Notwithstanding this situation, we offer the following comments on the specific points raised in the petition:
1. The invigilator’s report from one centre identified in the petition (Centre A) highlights 1 candidate as stating that they recognised options from the main verbal test. There is no indication that this candidate completed any of the tests quickly, which some might say could be an indicator of prior knowledge of the test papers.
The same invigilator noted that 1 other candidate had completed the non-verbal practice test before the allotted time but not the main tests.
Other invigilator reports at this school also noted 4 candidates completing either the main tests or practice tests before the allotted time.
2. The incident reports from Centre B notes 1 candidate as having reported to the invigilator at the lunch break that a friend, in another invigilator’s class, had said that they had seen the main verbal test before. There is no record of speedy completion of any parts of the tests in respect of either of these candidates.

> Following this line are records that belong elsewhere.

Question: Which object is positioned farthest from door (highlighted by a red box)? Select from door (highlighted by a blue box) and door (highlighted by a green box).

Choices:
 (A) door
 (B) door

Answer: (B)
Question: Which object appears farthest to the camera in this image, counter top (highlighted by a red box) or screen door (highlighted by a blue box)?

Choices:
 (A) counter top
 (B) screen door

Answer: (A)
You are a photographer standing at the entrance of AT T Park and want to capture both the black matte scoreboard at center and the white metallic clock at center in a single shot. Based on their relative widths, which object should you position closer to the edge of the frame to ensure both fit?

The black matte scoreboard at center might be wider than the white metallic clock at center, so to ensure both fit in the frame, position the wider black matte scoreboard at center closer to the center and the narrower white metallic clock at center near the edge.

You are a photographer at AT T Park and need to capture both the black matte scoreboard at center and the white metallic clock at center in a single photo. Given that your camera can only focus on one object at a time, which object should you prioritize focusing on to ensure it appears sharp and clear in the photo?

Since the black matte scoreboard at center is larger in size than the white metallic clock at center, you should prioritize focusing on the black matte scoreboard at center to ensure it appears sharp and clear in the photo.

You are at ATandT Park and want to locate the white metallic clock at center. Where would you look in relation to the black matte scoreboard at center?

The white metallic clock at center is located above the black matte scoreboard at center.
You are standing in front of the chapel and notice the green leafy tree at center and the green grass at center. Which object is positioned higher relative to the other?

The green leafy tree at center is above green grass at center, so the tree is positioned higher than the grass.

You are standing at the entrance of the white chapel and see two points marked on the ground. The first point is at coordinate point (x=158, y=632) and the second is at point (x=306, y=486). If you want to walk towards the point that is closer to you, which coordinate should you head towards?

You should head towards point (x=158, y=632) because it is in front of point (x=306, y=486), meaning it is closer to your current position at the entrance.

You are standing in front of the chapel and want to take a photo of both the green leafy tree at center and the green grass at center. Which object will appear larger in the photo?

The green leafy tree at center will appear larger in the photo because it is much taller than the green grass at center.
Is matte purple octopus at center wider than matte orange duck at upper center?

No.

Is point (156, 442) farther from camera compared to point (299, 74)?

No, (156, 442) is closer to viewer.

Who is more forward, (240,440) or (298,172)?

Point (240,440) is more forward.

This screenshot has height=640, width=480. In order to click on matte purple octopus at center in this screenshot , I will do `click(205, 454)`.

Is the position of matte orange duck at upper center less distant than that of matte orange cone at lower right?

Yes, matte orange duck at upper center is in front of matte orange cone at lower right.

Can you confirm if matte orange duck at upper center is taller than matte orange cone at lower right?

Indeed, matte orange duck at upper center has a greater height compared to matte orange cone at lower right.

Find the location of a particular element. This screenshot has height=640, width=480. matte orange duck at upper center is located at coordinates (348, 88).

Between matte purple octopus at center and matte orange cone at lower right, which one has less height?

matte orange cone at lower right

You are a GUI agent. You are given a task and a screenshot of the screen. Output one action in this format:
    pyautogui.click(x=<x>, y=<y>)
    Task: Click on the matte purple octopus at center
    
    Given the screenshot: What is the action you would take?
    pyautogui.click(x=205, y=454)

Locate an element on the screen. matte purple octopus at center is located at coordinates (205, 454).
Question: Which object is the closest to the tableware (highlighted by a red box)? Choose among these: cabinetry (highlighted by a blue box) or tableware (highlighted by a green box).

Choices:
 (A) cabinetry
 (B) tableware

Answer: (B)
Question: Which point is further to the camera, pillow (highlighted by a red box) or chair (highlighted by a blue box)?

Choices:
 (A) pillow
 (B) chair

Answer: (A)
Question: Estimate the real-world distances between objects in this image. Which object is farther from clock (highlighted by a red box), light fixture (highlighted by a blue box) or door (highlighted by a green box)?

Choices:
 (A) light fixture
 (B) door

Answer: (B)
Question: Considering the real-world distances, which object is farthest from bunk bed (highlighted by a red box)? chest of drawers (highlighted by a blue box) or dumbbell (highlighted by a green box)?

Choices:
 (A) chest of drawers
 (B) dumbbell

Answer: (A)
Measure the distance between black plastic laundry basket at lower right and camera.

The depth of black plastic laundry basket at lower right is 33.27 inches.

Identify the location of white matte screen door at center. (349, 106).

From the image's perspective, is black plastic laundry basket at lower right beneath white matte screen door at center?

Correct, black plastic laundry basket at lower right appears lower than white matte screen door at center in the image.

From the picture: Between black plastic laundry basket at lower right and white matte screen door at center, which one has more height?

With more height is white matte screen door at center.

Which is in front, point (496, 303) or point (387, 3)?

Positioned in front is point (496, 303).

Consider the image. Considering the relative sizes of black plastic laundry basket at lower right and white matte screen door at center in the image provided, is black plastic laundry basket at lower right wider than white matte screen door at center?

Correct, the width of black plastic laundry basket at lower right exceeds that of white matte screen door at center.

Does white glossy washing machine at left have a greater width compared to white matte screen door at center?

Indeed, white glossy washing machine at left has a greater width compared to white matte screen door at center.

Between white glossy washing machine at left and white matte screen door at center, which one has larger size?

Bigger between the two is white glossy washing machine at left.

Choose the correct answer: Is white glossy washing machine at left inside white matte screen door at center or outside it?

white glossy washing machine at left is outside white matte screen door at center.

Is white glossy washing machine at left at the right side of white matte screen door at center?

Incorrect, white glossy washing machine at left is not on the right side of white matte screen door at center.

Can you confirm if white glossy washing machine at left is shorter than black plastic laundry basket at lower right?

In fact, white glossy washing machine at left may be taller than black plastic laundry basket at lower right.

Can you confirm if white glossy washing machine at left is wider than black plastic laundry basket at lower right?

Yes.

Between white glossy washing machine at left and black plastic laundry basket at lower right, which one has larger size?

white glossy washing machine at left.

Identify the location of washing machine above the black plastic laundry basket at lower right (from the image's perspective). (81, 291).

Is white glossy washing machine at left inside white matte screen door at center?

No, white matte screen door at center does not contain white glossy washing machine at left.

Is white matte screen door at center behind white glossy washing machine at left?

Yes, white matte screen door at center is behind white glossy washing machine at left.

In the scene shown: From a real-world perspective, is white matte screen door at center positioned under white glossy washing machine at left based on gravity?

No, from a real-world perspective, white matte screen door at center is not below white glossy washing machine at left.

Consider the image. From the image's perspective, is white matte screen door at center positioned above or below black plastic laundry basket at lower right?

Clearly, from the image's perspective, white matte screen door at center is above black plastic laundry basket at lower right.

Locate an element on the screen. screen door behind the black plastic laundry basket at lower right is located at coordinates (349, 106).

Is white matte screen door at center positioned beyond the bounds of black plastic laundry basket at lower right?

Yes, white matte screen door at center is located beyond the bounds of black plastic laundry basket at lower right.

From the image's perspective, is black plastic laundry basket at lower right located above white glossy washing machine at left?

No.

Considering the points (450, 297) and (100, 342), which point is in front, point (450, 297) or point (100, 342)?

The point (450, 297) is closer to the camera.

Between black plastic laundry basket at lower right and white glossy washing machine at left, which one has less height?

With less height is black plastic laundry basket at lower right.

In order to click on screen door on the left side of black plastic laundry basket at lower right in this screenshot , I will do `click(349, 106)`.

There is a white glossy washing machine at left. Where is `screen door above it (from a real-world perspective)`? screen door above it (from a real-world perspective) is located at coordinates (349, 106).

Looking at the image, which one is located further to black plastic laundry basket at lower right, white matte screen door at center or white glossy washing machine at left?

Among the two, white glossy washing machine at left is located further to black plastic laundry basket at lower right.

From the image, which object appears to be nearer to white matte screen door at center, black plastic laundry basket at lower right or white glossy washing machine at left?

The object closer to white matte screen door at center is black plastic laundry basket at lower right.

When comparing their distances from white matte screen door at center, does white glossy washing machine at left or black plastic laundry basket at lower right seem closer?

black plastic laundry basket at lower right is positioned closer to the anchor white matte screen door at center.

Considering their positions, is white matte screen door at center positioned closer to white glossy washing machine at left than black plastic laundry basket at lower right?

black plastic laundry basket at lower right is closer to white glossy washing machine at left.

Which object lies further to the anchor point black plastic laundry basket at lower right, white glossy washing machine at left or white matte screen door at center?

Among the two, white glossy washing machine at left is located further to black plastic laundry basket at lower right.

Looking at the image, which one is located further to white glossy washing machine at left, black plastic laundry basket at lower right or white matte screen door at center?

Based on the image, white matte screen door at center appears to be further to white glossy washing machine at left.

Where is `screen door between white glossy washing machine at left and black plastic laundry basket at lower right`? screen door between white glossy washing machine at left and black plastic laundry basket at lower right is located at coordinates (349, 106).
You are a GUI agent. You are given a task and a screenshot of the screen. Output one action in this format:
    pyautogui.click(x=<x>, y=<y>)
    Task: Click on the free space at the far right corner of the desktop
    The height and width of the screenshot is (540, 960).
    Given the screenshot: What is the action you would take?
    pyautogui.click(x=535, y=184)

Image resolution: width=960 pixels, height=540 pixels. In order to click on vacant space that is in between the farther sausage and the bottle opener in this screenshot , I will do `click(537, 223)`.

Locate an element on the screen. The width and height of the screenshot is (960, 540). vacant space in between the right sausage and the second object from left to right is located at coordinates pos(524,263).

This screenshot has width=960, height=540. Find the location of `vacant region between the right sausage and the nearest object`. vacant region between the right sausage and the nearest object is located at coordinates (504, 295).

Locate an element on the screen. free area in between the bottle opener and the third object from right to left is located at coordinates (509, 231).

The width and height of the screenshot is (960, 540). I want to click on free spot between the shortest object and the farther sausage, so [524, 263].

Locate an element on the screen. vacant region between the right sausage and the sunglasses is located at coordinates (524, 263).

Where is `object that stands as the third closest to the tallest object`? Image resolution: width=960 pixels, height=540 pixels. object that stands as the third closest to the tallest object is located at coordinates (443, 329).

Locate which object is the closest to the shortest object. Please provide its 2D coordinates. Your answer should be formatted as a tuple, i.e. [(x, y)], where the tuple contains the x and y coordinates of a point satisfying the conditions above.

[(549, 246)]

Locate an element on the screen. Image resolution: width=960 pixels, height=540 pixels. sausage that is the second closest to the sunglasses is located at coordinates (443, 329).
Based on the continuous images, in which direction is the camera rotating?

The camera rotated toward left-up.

3. The incident reports from Centre C have no mention of any candidates stating they had seen the test papers before. However, there were 6 candidates recorded as finishing either one or both tests before the allotted time.
4. The incident reports from Centre D make no mention of candidates reporting to have seen the papers before. 1 candidate is reported to have completed the verbal main test before the allotted time.
In respect of the 14 children mentioned above (some identified from cross referencing the petition with invigilators reports and some from the invigilator reports alone), and taking account of non-validated test results only, over 70% have raw scores at levels unlikely, when standardised to reach the level that is expected to be required in order to be offered a selective school place. There is no evidence of any advantage having been gained through either reporting to have seen the papers before (even if true) or being able to complete the tests quickly. If any of these children are eventually offered a selective place this would still not support any allegation that the main test papers have been “leaked”, for which we still have no concrete evidence.
Finally, I assure you that the Authority takes these matters very seriously. If any of the signatories to the petition or any other parent has any evidence that substantiates the rumours they should send it to John O’Keefe, Chief Planning & Resources Officer, Lynton House, 255-259 High Road, Ilford, IG1 1NN or email firstname.lastname@example.org”
I note that you have already contacted Mr O’Keefe direct and I would assure you that he will be responding to you in due course.
While this response covers concerns that may be additional to those that you raise, by providing you with full information, I hope that you will appreciate the gravity with which the allegations are being viewed.